All Of That? Seriously?
By the letter of the law, according to the Data Protection Commissioner of Ireland, that’s the craic with dash cams. It might feel like overkill, but imagine you were in that pre-viral video. Wouldn’t you like to know you could legally request the footage?
Do I really think dash cam users are doing all of this? No. They’re not. But like many GDPR things, this will slowly become the new normal where dash cams are sold with disclaimer stickers and people like yourself know this is legally required.
CCTV and The AXA Example
A really interesting nugget came out soon after GDPR dropped in May 2018. A key principle of GDPR is data must only be captured and kept for a defined purpose. For shop owners, this proved to be quite a headache. Security cameras in stores capture personal data (images of people) for the purpose of aiding in the capture of would-be thieves. However, many CCTV systems in Ireland are terrible, capturing low-quality video and, as such, cannot achieve the defined purpose for which they are in place for. This means the CCTV owner is in breach of GDPR.

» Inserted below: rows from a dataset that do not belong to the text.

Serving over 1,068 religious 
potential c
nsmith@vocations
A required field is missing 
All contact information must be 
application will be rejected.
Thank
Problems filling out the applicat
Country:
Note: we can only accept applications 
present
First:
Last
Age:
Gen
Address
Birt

This is where the AXA thing is really interesting. They offer insurance discounts for people who purchase, but not necessarily use, a dash cam. However, from a GDPR point of view, the dash cam is in place for the purpose of capturing car crashes and accidents. Many are purchasing these AXA dash cams for the discount and never using them. Yup, mad as it sounds, that’s a breach of GDPR too, in a similar vein to that of the CCTV example I gave earlier!